BEGIN Data records

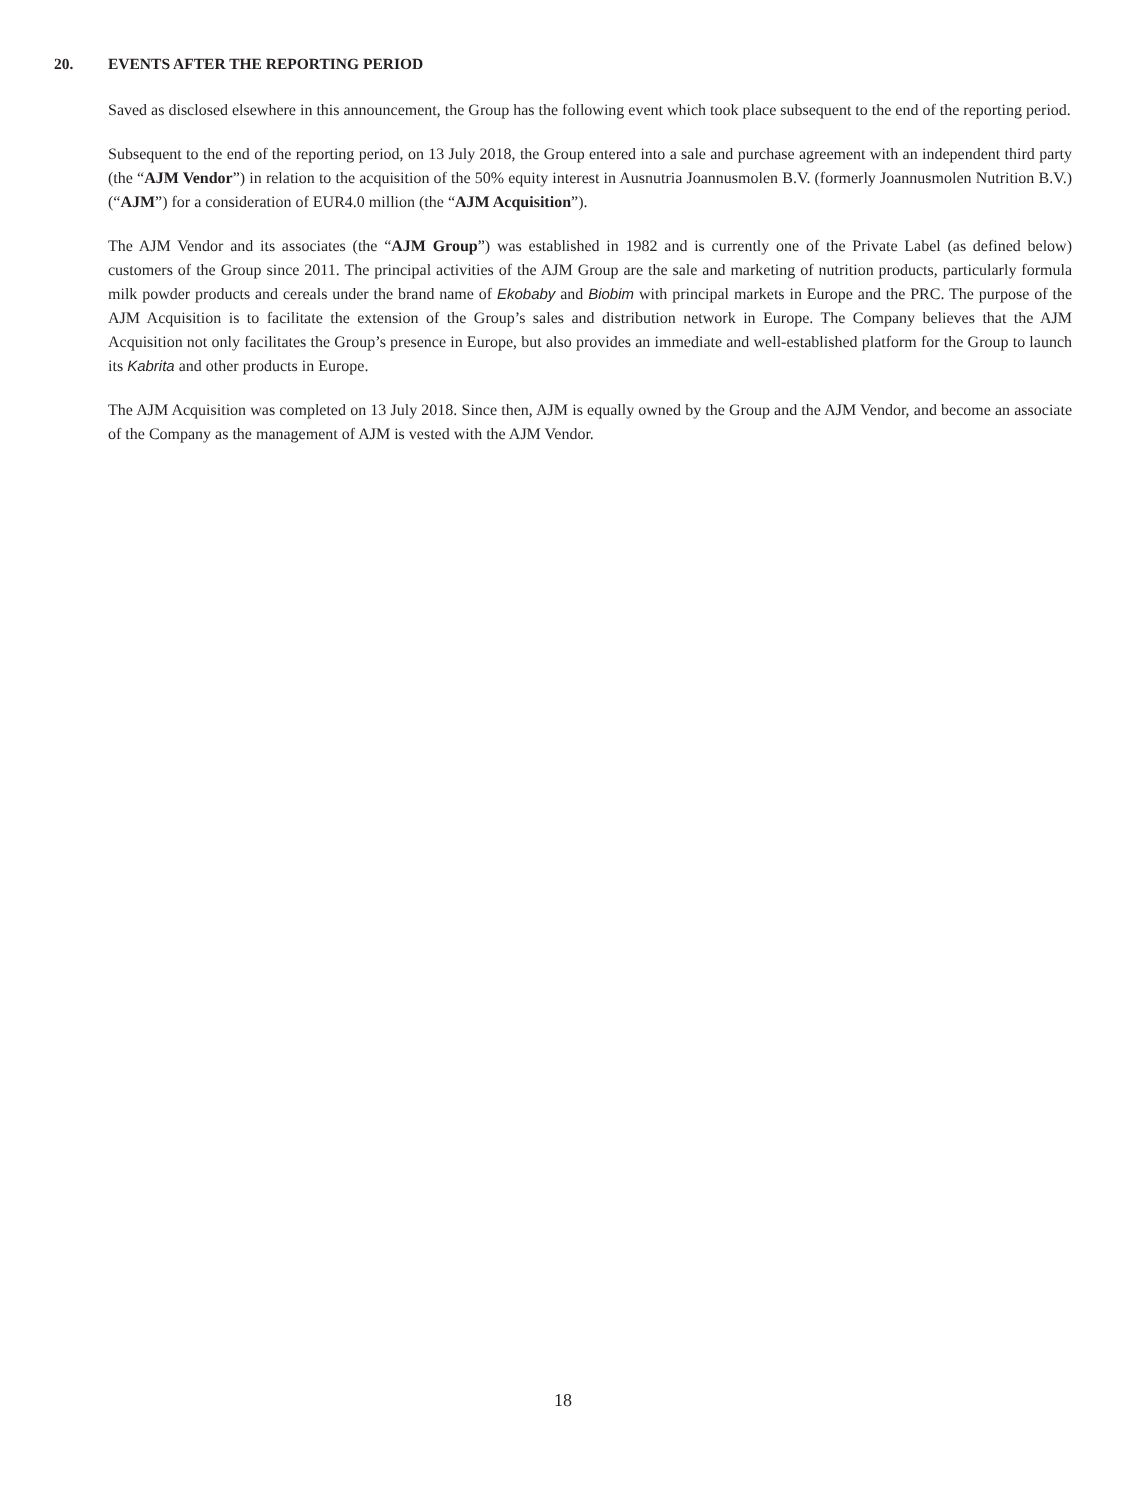20. EVENTS AFTER THE REPORTING PERIOD
Saved as disclosed elsewhere in this announcement, the Group has the following event which took place subsequent to the end of the reporting period.
Subsequent to the end of the reporting period, on 13 July 2018, the Group entered into a sale and purchase agreement with an independent third party (the “AJM Vendor”) in relation to the acquisition of the 50% equity interest in Ausnutria Joannusmolen B.V. (formerly Joannusmolen Nutrition B.V.) (“AJM”) for a consideration of EUR4.0 million (the “AJM Acquisition”).
The AJM Vendor and its associates (the “AJM Group”) was established in 1982 and is currently one of the Private Label (as defined below) customers of the Group since 2011. The principal activities of the AJM Group are the sale and marketing of nutrition products, particularly formula milk powder products and cereals under the brand name of Ekobaby and Biobim with principal markets in Europe and the PRC. The purpose of the AJM Acquisition is to facilitate the extension of the Group’s sales and distribution network in Europe. The Company believes that the AJM Acquisition not only facilitates the Group’s presence in Europe, but also provides an immediate and well-established platform for the Group to launch its Kabrita and other products in Europe.
The AJM Acquisition was completed on 13 July 2018. Since then, AJM is equally owned by the Group and the AJM Vendor, and become an associate of the Company as the management of AJM is vested with the AJM Vendor.
18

END Data records

Search the entries for the word "Acquisition". Copy every line where it occurs.

» **Response to this exercise**
Subsequent to the end of the reporting period, on 13 July 2018, the Group entered into a sale and purchase agreement with an independent third party (the “AJM Vendor”) in relation to the acquisition of the 50% equity interest in Ausnutria Joannusmolen B.V. (formerly Joannusmolen Nutrition B.V.) (“AJM”) for a consideration of EUR4.0 million (the “AJM Acquisition”).
The AJM Vendor and its associates (the “AJM Group”) was established in 1982 and is currently one of the Private Label (as defined below) customers of the Group since 2011. The principal activities of the AJM Group are the sale and marketing of nutrition products, particularly formula milk powder products and cereals under the brand name of Ekobaby and Biobim with principal markets in Europe and the PRC. The purpose of the AJM Acquisition is to facilitate the extension of the Group’s sales and distribution network in Europe. The Company believes that the AJM Acquisition not only facilitates the Group’s presence in Europe, but also provides an immediate and well-established platform for the Group to launch its Kabrita and other products in Europe.
The AJM Acquisition was completed on 13 July 2018. Since then, AJM is equally owned by the Group and the AJM Vendor, and become an associate of the Company as the management of AJM is vested with the AJM Vendor.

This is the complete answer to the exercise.